Render every line of text in the data below as a Markdown table with two columns, Row and Line, numbering the lines in order and leaving out blank ones. Omit the images.

(The data begins)

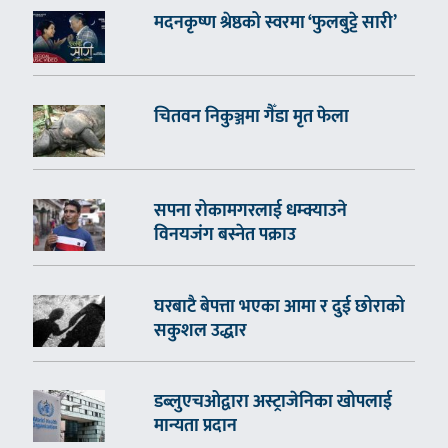
मदनकृष्ण श्रेष्ठको स्वरमा ‘फुलबुट्टे सारी’
चितवन निकुञ्जमा गैँडा मृत फेला
सपना रोकामगरलाई धम्क्याउने
विनयजंग बस्नेत पक्राउ
घरबाटै बेपत्ता भएका आमा र दुई छोराको
सकुशल उद्धार
डब्लुएचओद्वारा अस्ट्राजेनिका खोपलाई
मान्यता प्रदान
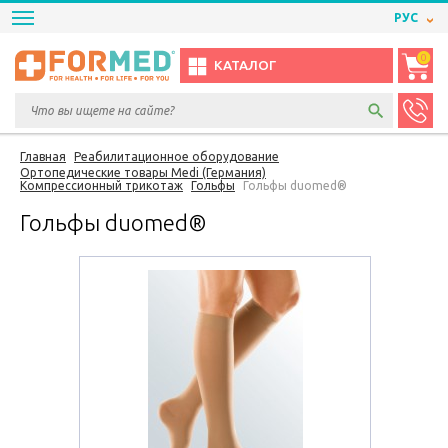
РУС
0
КАТАЛОГ
Главная
Реабилитационное оборудование
Ортопедические товары Medi (Германия)
Компрессионный трикотаж
Гольфы
Гольфы duomed®
Гольфы duomed®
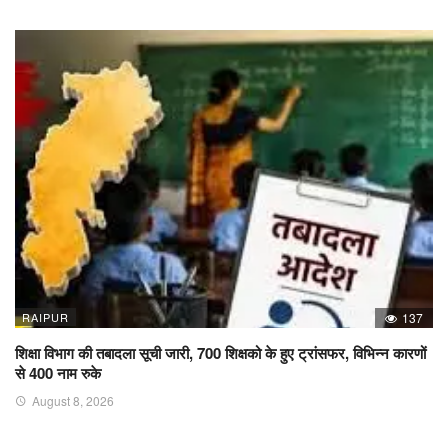
RAIPUR
137
शिक्षा विभाग की तबादला सूची जारी, 700 शिक्षको के हुए ट्रांसफर, विभिन्न कारणों
से 400 नाम रुके
August 8, 2026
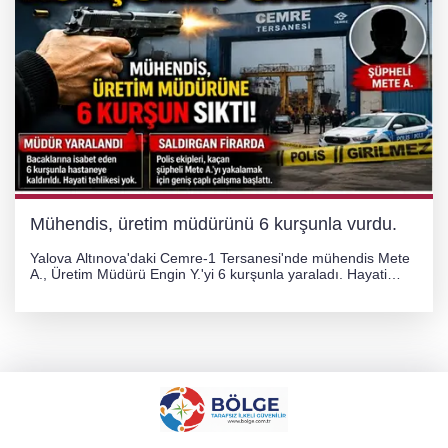
Mühendis, üretim müdürünü 6 kurşunla vurdu.
Yalova Altınova'daki Cemre-1 Tersanesi'nde mühendis Mete
A., Üretim Müdürü Engin Y.'yi 6 kurşunla yaraladı. Hayati
tehlikesi bulunmayan Engin Y. hastaneye kaldırılırken, kaçan
şüphelinin yakalanması için geniş çaplı soruşturma başlatıldı.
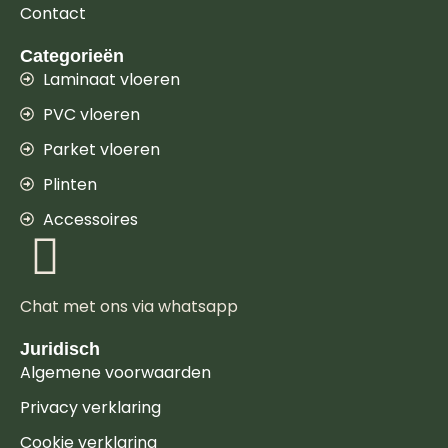
Contact
Categorieën
Laminaat vloeren
PVC vloeren
Parket vloeren
Plinten
Accessoires
Chat met ons via whatsapp
Juridisch
Algemene voorwaarden
Privacy verklaring
Cookie verklaring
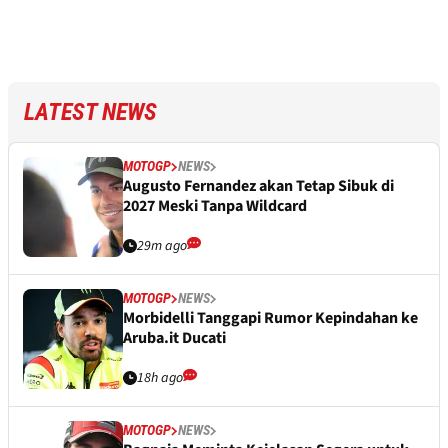
LATEST NEWS
MOTOGP
NEWS
Augusto Fernandez akan Tetap Sibuk di
2027 Meski Tanpa Wildcard
29m ago
MOTOGP
NEWS
Morbidelli Tanggapi Rumor Kepindahan ke
Aruba.it Ducati
18h ago
MOTOGP
NEWS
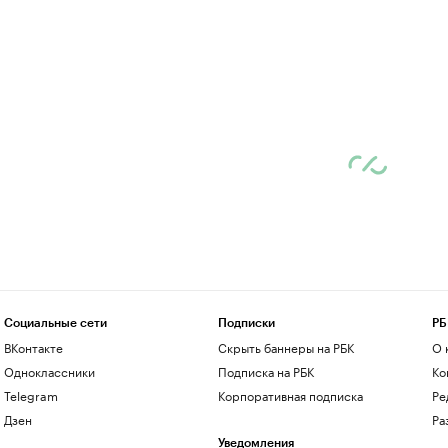
Социальные сети
Подписки
РБ
ВКонтакте
Скрыть баннеры на РБК
О 
Одноклассники
Подписка на РБК
Ко
Telegram
Корпоративная подписка
Ре
Дзен
Ра
Уведомления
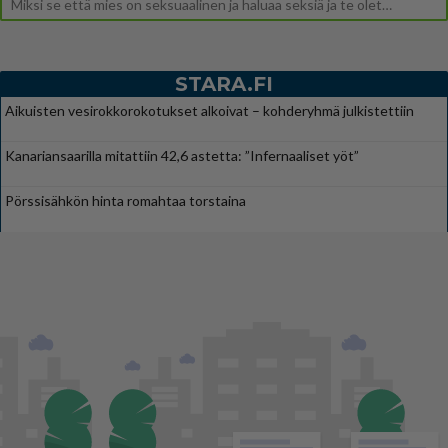
Miksi se että mies on seksuaalinen ja haluaa seksiä ja te olette hänen mielestänne haluttava on vastenmielistä? Mikä sii
STARA.FI
Aikuisten vesirokkorokotukset alkoivat – kohderyhmä julkistettiin
Kanariansaarilla mitattiin 42,6 astetta: ”Infernaaliset yöt”
Pörssisähkön hinta romahtaa torstaina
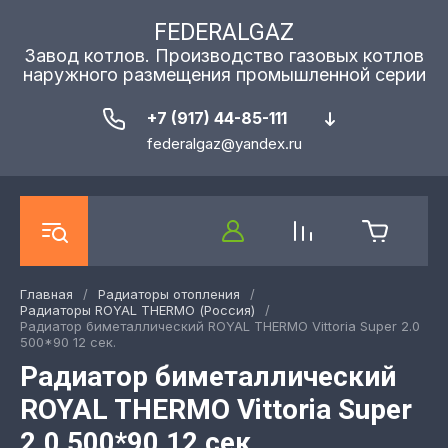
FEDERALGAZ
Завод котлов. Производство газовых котлов
наружного размещения промышленной серии
+7 (917) 44-85-111
federalgaz@yandex.ru
Главная
/
Радиаторы отопления
/
Радиаторы ROYAL THERMO (Россия)
/
Радиатор биметаллический ROYAL THERMO Vittoria Super 2.0
500*90 12 сек.
Радиатор биметаллический
ROYAL THERMO Vittoria Super
2.0 500*90 12 сек.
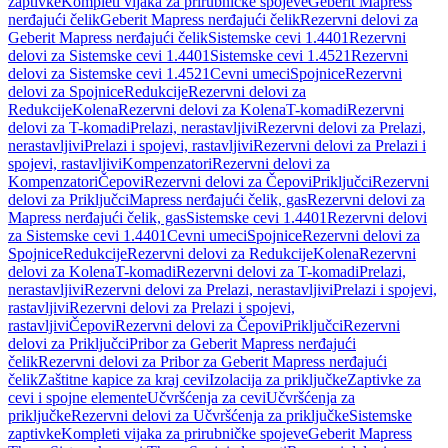
zaptivke
Kompleti vijaka za prirubničke spojeve
Geberit Mapress
nerđajući čelik
Geberit Mapress nerđajući čelik
Rezervni delovi za
Geberit Mapress nerđajući čelik
Sistemske cevi 1.4401
Rezervni
delovi za Sistemske cevi 1.4401
Sistemske cevi 1.4521
Rezervni
delovi za Sistemske cevi 1.4521
Cevni umeci
Spojnice
Rezervni
delovi za Spojnice
Redukcije
Rezervni delovi za
Redukcije
Kolena
Rezervni delovi za Kolena
T-komadi
Rezervni
delovi za T-komadi
Prelazi, nerastavljivi
Rezervni delovi za Prelazi,
nerastavljivi
Prelazi i spojevi, rastavljivi
Rezervni delovi za Prelazi i
spojevi, rastavljivi
Kompenzatori
Rezervni delovi za
Kompenzatori
Čepovi
Rezervni delovi za Čepovi
Priključci
Rezervni
delovi za Priključci
Mapress nerđajući čelik, gas
Rezervni delovi za
Mapress nerđajući čelik, gas
Sistemske cevi 1.4401
Rezervni delovi
za Sistemske cevi 1.4401
Cevni umeci
Spojnice
Rezervni delovi za
Spojnice
Redukcije
Rezervni delovi za Redukcije
Kolena
Rezervni
delovi za Kolena
T-komadi
Rezervni delovi za T-komadi
Prelazi,
nerastavljivi
Rezervni delovi za Prelazi, nerastavljivi
Prelazi i spojevi,
rastavljivi
Rezervni delovi za Prelazi i spojevi,
rastavljivi
Čepovi
Rezervni delovi za Čepovi
Priključci
Rezervni
delovi za Priključci
Pribor za Geberit Mapress nerđajući
čelik
Rezervni delovi za Pribor za Geberit Mapress nerđajući
čelik
Zaštitne kapice za kraj cevi
Izolacija za priključke
Zaptivke za
cevi i spojne elemente
Učvršćenja za cevi
Učvršćenja za
priključke
Rezervni delovi za Učvršćenja za priključke
Sistemske
zaptivke
Kompleti vijaka za prirubničke spojeve
Geberit Mapress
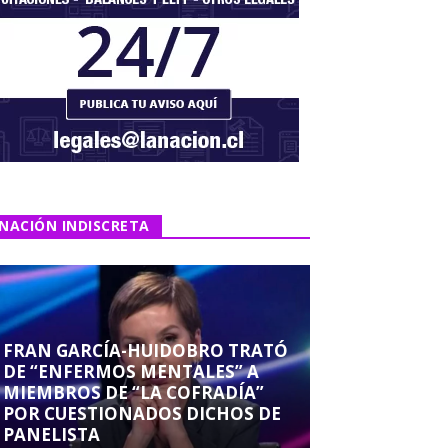
NACIÓN INDISCRETA
FRAN GARCÍA-HUIDOBRO TRATÓ
DE “ENFERMOS MENTALES” A
MIEMBROS DE “LA COFRADÍA”
POR CUESTIONADOS DICHOS DE
PANELISTA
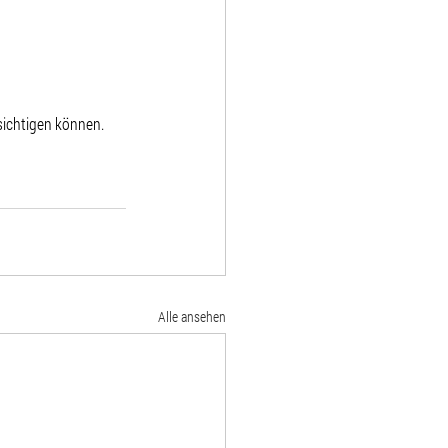
sichtigen können.
Alle ansehen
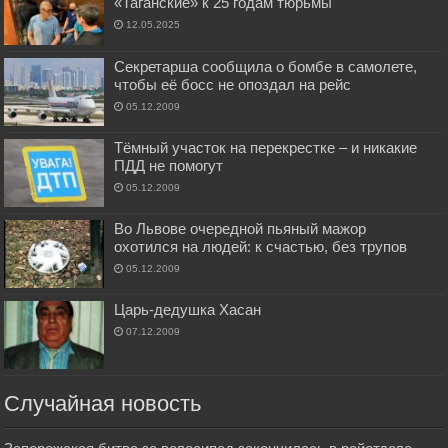
«Таганские» к 25 годам тюрьмы
12.05.2025
Секретарша сообщила о бомбе в самолете,
чтобы её босс не опоздал на рейс
05.12.2009
Тёмный участок на перекрестке – и никакие
ПДД не помогут
05.12.2009
Во Львове очередной пьяный мажор
охотился на людей: к счастью, без трупов
05.12.2009
Царь-дедушка Хасан
07.12.2009
Случайная новость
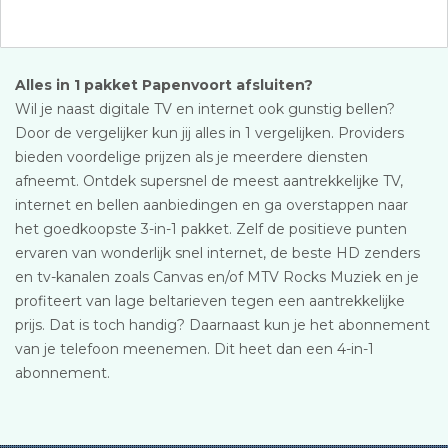
Alles in 1 pakket Papenvoort afsluiten?
Wil je naast digitale TV en internet ook gunstig bellen?
Door de vergelijker kun jij alles in 1 vergelijken. Providers
bieden voordelige prijzen als je meerdere diensten
afneemt. Ontdek supersnel de meest aantrekkelijke TV,
internet en bellen aanbiedingen en ga overstappen naar
het goedkoopste 3-in-1 pakket. Zelf de positieve punten
ervaren van wonderlijk snel internet, de beste HD zenders
en tv-kanalen zoals Canvas en/of MTV Rocks Muziek en je
profiteert van lage beltarieven tegen een aantrekkelijke
prijs. Dat is toch handig? Daarnaast kun je het abonnement
van je telefoon meenemen. Dit heet dan een 4-in-1
abonnement.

(The data ends)

Written solution >>
| Row | Line |
|---|---|
| 1 | मदनकृष्ण श्रेष्ठको स्वरमा ‘फुलबुट्टे सारी’ |
| 2 | चितवन निकुञ्जमा गैँडा मृत फेला |
| 3 | सपना रोकामगरलाई धम्क्याउने |
| 4 | विनयजंग बस्नेत पक्राउ |
| 5 | घरबाटै बेपत्ता भएका आमा र दुई छोराको |
| 6 | सकुशल उद्धार |
| 7 | डब्लुएचओद्वारा अस्ट्राजेनिका खोपलाई |
| 8 | मान्यता प्रदान |
| 9 | РУС |
| 10 | 0 |
| 11 | КАТАЛОГ |
| 12 | Главная |
| 13 | Реабилитационное оборудование |
| 14 | Ортопедические товары Medi (Германия) |
| 15 | Компрессионный трикотаж |
| 16 | Гольфы |
| 17 | Гольфы duomed® |
| 18 | Гольфы duomed® |
| 19 | RAIPUR |
| 20 | 137 |
| 21 | शिक्षा विभाग की तबादला सूची जारी, 700 शिक्षको के हुए ट्रांसफर, विभिन्न कारणों |
| 22 | से 400 नाम रुके |
| 23 | August 8, 2026 |
| 24 | Mühendis, üretim müdürünü 6 kurşunla vurdu. |
| 25 | Yalova Altınova'daki Cemre-1 Tersanesi'nde mühendis Mete |
| 26 | A., Üretim Müdürü Engin Y.'yi 6 kurşunla yaraladı. Hayati |
| 27 | tehlikesi bulunmayan Engin Y. hastaneye kaldırılırken, kaçan |
| 28 | şüphelinin yakalanması için geniş çaplı soruşturma başlatıldı. |
| 29 | Contact |
| 30 | Categorieën |
| 31 | Laminaat vloeren |
| 32 | PVC vloeren |
| 33 | Parket vloeren |
| 34 | Plinten |
| 35 | Accessoires |
| 36 | Chat met ons via whatsapp |
| 37 | Juridisch |
| 38 | Algemene voorwaarden |
| 39 | Privacy verklaring |
| 40 | Cookie verklaring |
| 41 | LATEST NEWS |
| 42 | MOTOGP |
| 43 | NEWS |
| 44 | Augusto Fernandez akan Tetap Sibuk di |
| 45 | 2027 Meski Tanpa Wildcard |
| 46 | 29m ago |
| 47 | MOTOGP |
| 48 | NEWS |
| 49 | Morbidelli Tanggapi Rumor Kepindahan ke |
| 50 | Aruba.it Ducati |
| 51 | 18h ago |
| 52 | MOTOGP |
| 53 | NEWS |
| 54 | Социальные сети |
| 55 | Подписки |
| 56 | РБ |
| 57 | ВКонтакте |
| 58 | Скрыть баннеры на РБК |
| 59 | О  |
| 60 | Одноклассники |
| 61 | Подписка на РБК |
| 62 | Ко |
| 63 | Telegram |
| 64 | Корпоративная подписка |
| 65 | Ре |
| 66 | Дзен |
| 67 | Ра |
| 68 | Уведомления |
| 69 | Miksi se että mies on seksuaalinen ja haluaa seksiä ja te olette hänen mielestänne haluttava on vastenmielistä? Mikä sii |
| 70 | STARA.FI |
| 71 | Aikuisten vesirokkorokotukset alkoivat – kohderyhmä julkistettiin |
| 72 | Kanariansaarilla mitattiin 42,6 astetta: ”Infernaaliset yöt” |
| 73 | Pörssisähkön hinta romahtaa torstaina |
| 74 | FEDERALGAZ |
| 75 | Завод котлов. Производство газовых котлов |
| 76 | наружного размещения промышленной серии |
| 77 | +7 (917) 44-85-111 |
| 78 | federalgaz@yandex.ru |
| 79 | Главная |
| 80 | / |
| 81 | Радиаторы отопления |
| 82 | / |
| 83 | Радиаторы ROYAL THERMO (Россия) |
| 84 | / |
| 85 | Радиатор биметаллический ROYAL THERMO Vittoria Super 2.0 |
| 86 | 500*90 12 сек. |
| 87 | Радиатор биметаллический |
| 88 | ROYAL THERMO Vittoria Super |
| 89 | 2.0 500*90 12 сек. |
| 90 | zaptivke |
| 91 | Kompleti vijaka za prirubničke spojeve |
| 92 | Geberit Mapress |
| 93 | nerđajući čelik |
| 94 | Geberit Mapress nerđajući čelik |
| 95 | Rezervni delovi za |
| 96 | Geberit Mapress nerđajući čelik |
| 97 | Sistemske cevi 1.4401 |
| 98 | Rezervni |
| 99 | delovi za Sistemske cevi 1.4401 |
| 100 | Sistemske cevi 1.4521 |
| 101 | Rezervni |
| 102 | delovi za Sistemske cevi 1.4521 |
| 103 | Cevni umeci |
| 104 | Spojnice |
| 105 | Rezervni |
| 106 | delovi za Spojnice |
| 107 | Redukcije |
| 108 | Rezervni delovi za |
| 109 | Redukcije |
| 110 | Kolena |
| 111 | Rezervni delovi za Kolena |
| 112 | T-komadi |
| 113 | Rezervni |
| 114 | delovi za T-komadi |
| 115 | Prelazi, nerastavljivi |
| 116 | Rezervni delovi za Prelazi, |
| 117 | nerastavljivi |
| 118 | Prelazi i spojevi, rastavljivi |
| 119 | Rezervni delovi za Prelazi i |
| 120 | spojevi, rastavljivi |
| 121 | Kompenzatori |
| 122 | Rezervni delovi za |
| 123 | Kompenzatori |
| 124 | Čepovi |
| 125 | Rezervni delovi za Čepovi |
| 126 | Priključci |
| 127 | Rezervni |
| 128 | delovi za Priključci |
| 129 | Mapress nerđajući čelik, gas |
| 130 | Rezervni delovi za |
| 131 | Mapress nerđajući čelik, gas |
| 132 | Sistemske cevi 1.4401 |
| 133 | Rezervni delovi |
| 134 | za Sistemske cevi 1.4401 |
| 135 | Cevni umeci |
| 136 | Spojnice |
| 137 | Rezervni delovi za |
| 138 | Spojnice |
| 139 | Redukcije |
| 140 | Rezervni delovi za Redukcije |
| 141 | Kolena |
| 142 | Rezervni |
| 143 | delovi za Kolena |
| 144 | T-komadi |
| 145 | Rezervni delovi za T-komadi |
| 146 | Prelazi, |
| 147 | nerastavljivi |
| 148 | Rezervni delovi za Prelazi, nerastavljivi |
| 149 | Prelazi i spojevi, |
| 150 | rastavljivi |
| 151 | Rezervni delovi za Prelazi i spojevi, |
| 152 | rastavljivi |
| 153 | Čepovi |
| 154 | Rezervni delovi za Čepovi |
| 155 | Priključci |
| 156 | Rezervni |
| 157 | delovi za Priključci |
| 158 | Pribor za Geberit Mapress nerđajući |
| 159 | čelik |
| 160 | Rezervni delovi za Pribor za Geberit Mapress nerđajući |
| 161 | čelik |
| 162 | Zaštitne kapice za kraj cevi |
| 163 | Izolacija za priključke |
| 164 | Zaptivke za |
| 165 | cevi i spojne elemente |
| 166 | Učvršćenja za cevi |
| 167 | Učvršćenja za |
| 168 | priključke |
| 169 | Rezervni delovi za Učvršćenja za priključke |
| 170 | Sistemske |
| 171 | zaptivke |
| 172 | Kompleti vijaka za prirubničke spojeve |
| 173 | Geberit Mapress |
| 174 | NACIÓN INDISCRETA |
| 175 | FRAN GARCÍA-HUIDOBRO TRATÓ |
| 176 | DE “ENFERMOS MENTALES” A |
| 177 | MIEMBROS DE “LA COFRADÍA” |
| 178 | POR CUESTIONADOS DICHOS DE |
| 179 | PANELISTA |
| 180 | sichtigen können. |
| 181 | Alle ansehen |
| 182 | «Таганские» к 25 годам тюрьмы |
| 183 | 12.05.2025 |
| 184 | Секретарша сообщила о бомбе в самолете, |
| 185 | чтобы её босс не опоздал на рейс |
| 186 | 05.12.2009 |
| 187 | Тёмный участок на перекрестке – и никакие |
| 188 | ПДД не помогут |
| 189 | 05.12.2009 |
| 190 | Во Львове очередной пьяный мажор |
| 191 | охотился на людей: к счастью, без трупов |
| 192 | 05.12.2009 |
| 193 | Царь-дедушка Хасан |
| 194 | 07.12.2009 |
| 195 | Случайная новость |
| 196 | Alles in 1 pakket Papenvoort afsluiten? |
| 197 | Wil je naast digitale TV en internet ook gunstig bellen? |
| 198 | Door de vergelijker kun jij alles in 1 vergelijken. Providers |
| 199 | bieden voordelige prijzen als je meerdere diensten |
| 200 | afneemt. Ontdek supersnel de meest aantrekkelijke TV, |
| 201 | internet en bellen aanbiedingen en ga overstappen naar |
| 202 | het goedkoopste 3-in-1 pakket. Zelf de positieve punten |
| 203 | ervaren van wonderlijk snel internet, de beste HD zenders |
| 204 | en tv-kanalen zoals Canvas en/of MTV Rocks Muziek en je |
| 205 | profiteert van lage beltarieven tegen een aantrekkelijke |
| 206 | prijs. Dat is toch handig? Daarnaast kun je het abonnement |
| 207 | van je telefoon meenemen. Dit heet dan een 4-in-1 |
| 208 | abonnement. |